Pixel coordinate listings
........
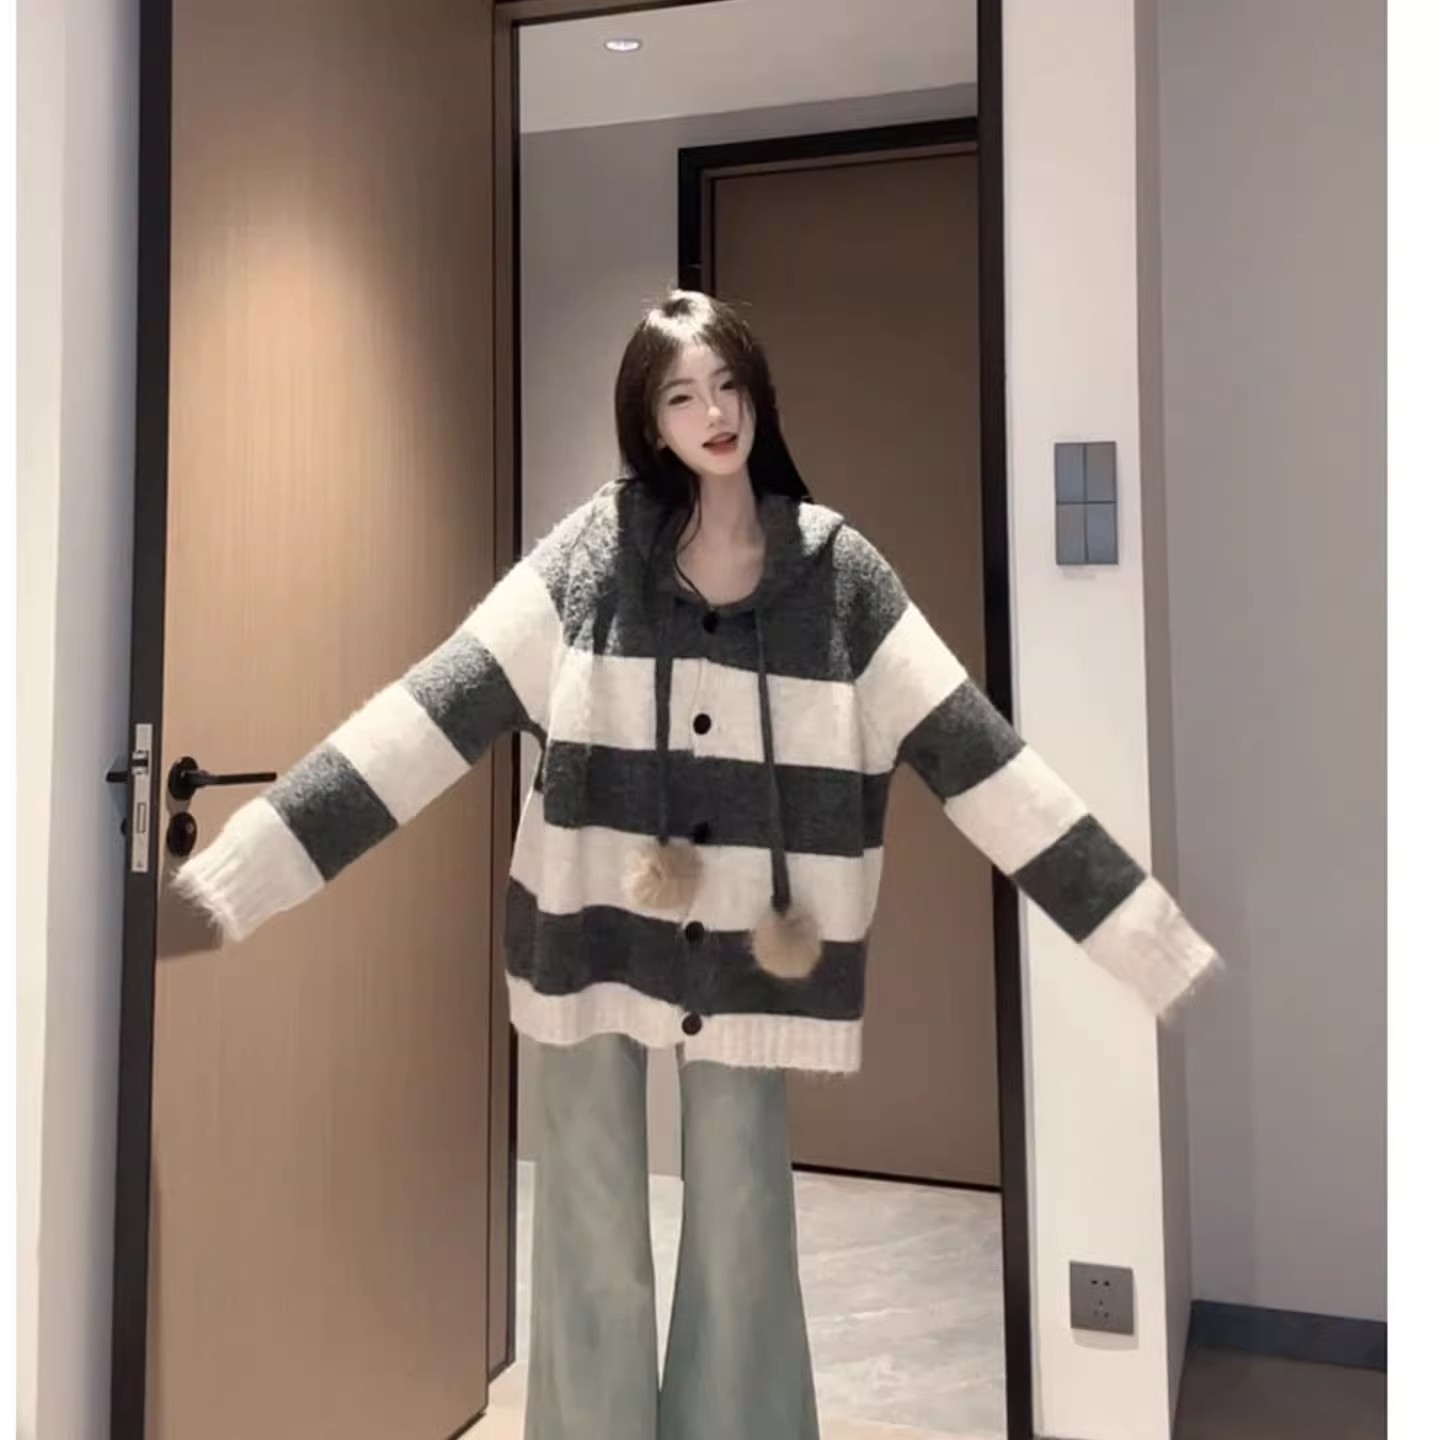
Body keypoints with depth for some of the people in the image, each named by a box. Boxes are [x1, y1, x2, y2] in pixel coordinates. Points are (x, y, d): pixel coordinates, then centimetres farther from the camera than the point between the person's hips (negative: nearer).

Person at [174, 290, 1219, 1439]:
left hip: (752, 949, 1)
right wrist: (248, 863, -19)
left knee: (743, 1235, 13)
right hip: (595, 932, 0)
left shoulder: (835, 569, -2)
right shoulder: (592, 555, -4)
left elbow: (973, 748, -4)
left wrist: (1148, 932, -7)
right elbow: (436, 710, -11)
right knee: (595, 1238, 12)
........
**WORK INSTRUCTION**
The expected answer is every line in the data above that carries the string "left".

**OUTPUT FOR THIS EXERCISE**
left hip: (752, 949, 1)
left knee: (743, 1235, 13)
left shoulder: (835, 569, -2)
left elbow: (973, 748, -4)
left wrist: (1148, 932, -7)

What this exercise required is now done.